The popular production of synthetic media that are of high quality and highly realistic, also referred to as deepfakes, is due to the rapid development of artificial intelligence (AI) and generative models. Although these technologies bring novel opportunities in the entertainment, education, and digital media production domain, they also present a big threat to cybersecurity, privacy, and social trust. The misinformation campaign, identity scams, political influence, and a fraud of money can be conducted with the help of the fake AI-generated videos. Therefore, timely deepfake video detection has emerged as a serious field of research in digital forensics and cybersecurity. The following review paper will present a plethora of current methods of identifying AI-produced fake videos with the help of deep learning and big data analysis. It investigates many types of deep learning frameworks like convolutional neural networks (CNNs), recurrent neural networks (RNNs), generative adversarial network (GAN) detection models, and transformer-based ones. The research also examines how the big data models like Hadoop, Spark and distributed cloud computing have facilitated scalability and real-time detection systems. Additionally, the paper examines benchmark data, measures of evaluation, detection issues, and future directions of research in deepfake detection. The article has identified the use of artificial intelligence coupled with big data infrastructure as essential in developing scalable cybersecurity measures that can process large quantities of multimedia data that are generated in the digital platform. The results propose that spatial, temporal, and behavioral hybrid models are more accurate in the detection. Also, the newly developed technologies explainable AI, federated learning, and blockchain are likely to make the deepfake detection systems even more reliable. The scope of this review will be summarized as offering researchers and cybersecurity practitioners a summarized view of the deepfake detectors and the advancement of real-time scalable security frameworks.
Introduction
Recent advances in artificial intelligence, particularly generative models like GANs and autoencoders, have enabled the creation of highly realistic synthetic media, including deepfake videos. These manipulated videos can convincingly imitate real people, posing risks in cybersecurity, journalism, politics, and social media. Traditional forensic methods struggle to detect such AI-generated media due to sophisticated facial expressions, lighting, and motion patterns.

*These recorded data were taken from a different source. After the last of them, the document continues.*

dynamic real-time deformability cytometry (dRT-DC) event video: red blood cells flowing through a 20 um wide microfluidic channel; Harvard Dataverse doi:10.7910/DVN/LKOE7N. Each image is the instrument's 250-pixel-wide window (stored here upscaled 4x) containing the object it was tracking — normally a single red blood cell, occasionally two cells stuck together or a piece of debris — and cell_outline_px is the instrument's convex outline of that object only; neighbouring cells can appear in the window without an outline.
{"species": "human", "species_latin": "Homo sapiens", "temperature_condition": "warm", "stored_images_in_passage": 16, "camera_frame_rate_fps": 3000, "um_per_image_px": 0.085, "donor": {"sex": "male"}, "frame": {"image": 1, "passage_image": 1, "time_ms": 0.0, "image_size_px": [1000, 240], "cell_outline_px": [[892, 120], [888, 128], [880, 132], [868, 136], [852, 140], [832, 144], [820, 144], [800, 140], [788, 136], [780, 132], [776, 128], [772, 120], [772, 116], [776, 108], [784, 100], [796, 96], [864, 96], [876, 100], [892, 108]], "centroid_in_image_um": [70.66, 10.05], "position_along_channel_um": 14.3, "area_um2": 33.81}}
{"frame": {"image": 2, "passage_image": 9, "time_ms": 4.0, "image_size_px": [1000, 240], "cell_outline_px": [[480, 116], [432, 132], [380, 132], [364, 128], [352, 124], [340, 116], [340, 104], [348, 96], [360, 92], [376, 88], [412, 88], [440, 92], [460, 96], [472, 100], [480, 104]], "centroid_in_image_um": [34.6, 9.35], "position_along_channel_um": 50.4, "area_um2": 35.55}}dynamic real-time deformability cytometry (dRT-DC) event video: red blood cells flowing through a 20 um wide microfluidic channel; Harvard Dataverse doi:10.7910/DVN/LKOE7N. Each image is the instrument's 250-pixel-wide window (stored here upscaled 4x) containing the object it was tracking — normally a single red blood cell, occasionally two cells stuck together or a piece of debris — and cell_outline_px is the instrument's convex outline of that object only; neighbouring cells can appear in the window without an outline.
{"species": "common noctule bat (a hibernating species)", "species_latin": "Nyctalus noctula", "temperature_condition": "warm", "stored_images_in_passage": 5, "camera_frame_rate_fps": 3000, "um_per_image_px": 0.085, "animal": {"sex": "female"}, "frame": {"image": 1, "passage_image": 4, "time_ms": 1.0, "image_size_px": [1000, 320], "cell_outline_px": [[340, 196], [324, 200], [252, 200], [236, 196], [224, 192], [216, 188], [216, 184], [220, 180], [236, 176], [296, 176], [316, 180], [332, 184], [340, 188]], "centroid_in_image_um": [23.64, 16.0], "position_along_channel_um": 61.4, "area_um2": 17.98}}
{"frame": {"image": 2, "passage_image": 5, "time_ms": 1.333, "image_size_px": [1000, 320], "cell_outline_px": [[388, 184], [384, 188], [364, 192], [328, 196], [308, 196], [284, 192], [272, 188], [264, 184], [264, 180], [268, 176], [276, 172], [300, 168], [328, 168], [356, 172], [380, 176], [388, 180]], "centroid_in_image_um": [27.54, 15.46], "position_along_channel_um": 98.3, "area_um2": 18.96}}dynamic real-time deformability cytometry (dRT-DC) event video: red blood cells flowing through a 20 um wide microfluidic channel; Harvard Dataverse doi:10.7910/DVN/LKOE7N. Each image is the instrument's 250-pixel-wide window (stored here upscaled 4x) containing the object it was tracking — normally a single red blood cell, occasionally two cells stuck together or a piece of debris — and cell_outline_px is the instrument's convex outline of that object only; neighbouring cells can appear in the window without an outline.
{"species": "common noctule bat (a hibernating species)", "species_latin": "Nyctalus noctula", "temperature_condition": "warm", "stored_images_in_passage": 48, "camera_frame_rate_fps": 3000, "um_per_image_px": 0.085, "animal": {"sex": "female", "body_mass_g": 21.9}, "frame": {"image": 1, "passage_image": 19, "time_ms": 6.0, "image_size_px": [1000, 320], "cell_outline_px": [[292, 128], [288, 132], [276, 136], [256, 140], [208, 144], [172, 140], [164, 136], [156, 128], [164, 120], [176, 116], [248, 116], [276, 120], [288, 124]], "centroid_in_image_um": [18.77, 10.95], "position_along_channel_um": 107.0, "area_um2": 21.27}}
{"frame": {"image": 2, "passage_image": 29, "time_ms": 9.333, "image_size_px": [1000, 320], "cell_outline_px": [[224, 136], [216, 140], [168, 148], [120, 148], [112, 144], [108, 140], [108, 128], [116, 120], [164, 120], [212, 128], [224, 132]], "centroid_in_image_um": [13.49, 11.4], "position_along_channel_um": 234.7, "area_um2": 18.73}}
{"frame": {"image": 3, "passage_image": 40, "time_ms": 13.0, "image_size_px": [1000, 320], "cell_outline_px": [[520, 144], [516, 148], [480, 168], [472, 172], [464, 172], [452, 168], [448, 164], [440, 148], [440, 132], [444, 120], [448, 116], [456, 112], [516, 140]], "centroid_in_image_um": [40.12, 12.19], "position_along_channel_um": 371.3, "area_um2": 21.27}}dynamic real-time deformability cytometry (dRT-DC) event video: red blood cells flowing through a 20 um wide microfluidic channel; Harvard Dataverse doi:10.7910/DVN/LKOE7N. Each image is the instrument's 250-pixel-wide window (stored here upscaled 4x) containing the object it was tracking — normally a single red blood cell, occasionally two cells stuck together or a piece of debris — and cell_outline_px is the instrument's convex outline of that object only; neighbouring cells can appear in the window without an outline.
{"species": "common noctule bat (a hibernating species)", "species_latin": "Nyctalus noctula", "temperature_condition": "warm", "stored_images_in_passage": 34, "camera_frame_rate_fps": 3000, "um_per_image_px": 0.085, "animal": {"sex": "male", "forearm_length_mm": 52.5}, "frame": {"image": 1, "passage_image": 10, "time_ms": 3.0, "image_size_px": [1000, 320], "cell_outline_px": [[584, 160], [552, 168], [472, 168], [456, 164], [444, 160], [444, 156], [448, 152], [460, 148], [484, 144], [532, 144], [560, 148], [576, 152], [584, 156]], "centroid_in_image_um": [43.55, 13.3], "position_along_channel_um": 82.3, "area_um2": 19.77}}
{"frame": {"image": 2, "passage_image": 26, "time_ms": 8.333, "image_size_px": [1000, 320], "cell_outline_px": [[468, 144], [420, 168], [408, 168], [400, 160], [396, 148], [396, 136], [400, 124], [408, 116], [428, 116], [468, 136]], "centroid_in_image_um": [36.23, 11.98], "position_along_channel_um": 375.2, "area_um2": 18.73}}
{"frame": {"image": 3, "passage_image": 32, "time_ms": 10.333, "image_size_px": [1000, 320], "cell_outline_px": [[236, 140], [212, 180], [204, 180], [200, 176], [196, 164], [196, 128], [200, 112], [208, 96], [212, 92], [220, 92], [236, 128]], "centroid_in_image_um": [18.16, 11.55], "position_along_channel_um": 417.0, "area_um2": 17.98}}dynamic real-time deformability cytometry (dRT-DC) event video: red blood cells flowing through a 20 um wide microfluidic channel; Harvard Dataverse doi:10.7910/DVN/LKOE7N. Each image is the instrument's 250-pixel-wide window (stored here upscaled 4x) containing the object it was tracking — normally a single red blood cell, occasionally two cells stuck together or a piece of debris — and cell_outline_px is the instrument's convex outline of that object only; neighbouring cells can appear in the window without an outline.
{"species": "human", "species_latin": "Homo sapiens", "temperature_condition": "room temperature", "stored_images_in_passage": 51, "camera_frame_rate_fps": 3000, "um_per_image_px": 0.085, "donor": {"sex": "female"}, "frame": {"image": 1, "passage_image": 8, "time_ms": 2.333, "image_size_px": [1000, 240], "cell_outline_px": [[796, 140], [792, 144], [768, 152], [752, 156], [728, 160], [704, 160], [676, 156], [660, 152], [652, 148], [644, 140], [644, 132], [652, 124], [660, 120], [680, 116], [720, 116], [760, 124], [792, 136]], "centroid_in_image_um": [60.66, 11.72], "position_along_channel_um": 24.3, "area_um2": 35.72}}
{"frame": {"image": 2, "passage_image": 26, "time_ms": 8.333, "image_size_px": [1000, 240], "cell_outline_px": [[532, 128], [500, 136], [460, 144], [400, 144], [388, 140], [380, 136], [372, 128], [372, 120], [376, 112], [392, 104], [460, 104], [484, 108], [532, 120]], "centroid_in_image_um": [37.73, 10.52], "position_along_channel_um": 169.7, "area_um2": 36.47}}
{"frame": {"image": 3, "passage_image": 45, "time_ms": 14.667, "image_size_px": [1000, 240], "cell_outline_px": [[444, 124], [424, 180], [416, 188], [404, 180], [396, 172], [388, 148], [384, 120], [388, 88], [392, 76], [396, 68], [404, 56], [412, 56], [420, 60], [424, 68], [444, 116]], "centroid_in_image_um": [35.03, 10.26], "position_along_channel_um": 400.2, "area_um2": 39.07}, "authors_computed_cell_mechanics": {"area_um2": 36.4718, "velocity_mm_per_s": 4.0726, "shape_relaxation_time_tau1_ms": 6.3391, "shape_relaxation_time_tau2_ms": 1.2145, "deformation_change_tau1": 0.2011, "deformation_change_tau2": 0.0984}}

Deep learning-based detection has become essential. CNNs analyze spatial features of frames, RNNs capture temporal sequences like facial movements, and transformers detect long-range dependencies for enhanced accuracy. Lightweight approaches using motion vector artifacts in compressed video formats (e.g., H.264) enable scalable, real-time detection suitable for social media and streaming platforms.
Big data analytics frameworks like Hadoop, Apache Spark, and cloud computing allow processing large volumes of video data efficiently, integrating deep learning models for real-time detection. Public datasets such as FaceForensics++, DFDC, Celeb-DF, and DeeperForensics are widely used to train and evaluate models. Effective deepfake detection systems combine data collection, preprocessing, deep learning analysis, big data engines, and real-time alert modules to identify manipulated videos at scale.
Conclusion
The Deepfake technology is one of the most relevant cybersecurity threats in the digital age. Artificial intelligence generated videos are becoming real, and this has become dangerous to political stability, financial security, and trust among the population. These videos are hard to detect with a single model of deep learning unless those models are scaled using large infrastructures of big data.
The current review paper has analyzed the different deep learning methods that are applied to deepfake detection and these methods are CNNs, RNNs, and transformer-based models. The use of big data analytics to facilitate scalable detection systems had also been talked about. The paper has also reviewed benchmark datasets, detection architectures and some upcoming technologies that may be employed to improve cybersecurity strategies.
The results indicate that hybrid detection models involving spatial and temporal analysis are more accurate as compared to single models. In addition, the detection systems can be more reliable and transparent by incorporating explainable AI, federated learning, and blockchain technologies.
Since the impact of deepfake technology is still evolving, researchers and cybersecurity experts should devise scalable and responsive solutions in countering the use of AI-generated fake news. The future ways of detecting should be centered on real-time processing, multimodal analysis, and collaborative security frameworks to adequately deal with the increasing threat of fake AI-generated videos.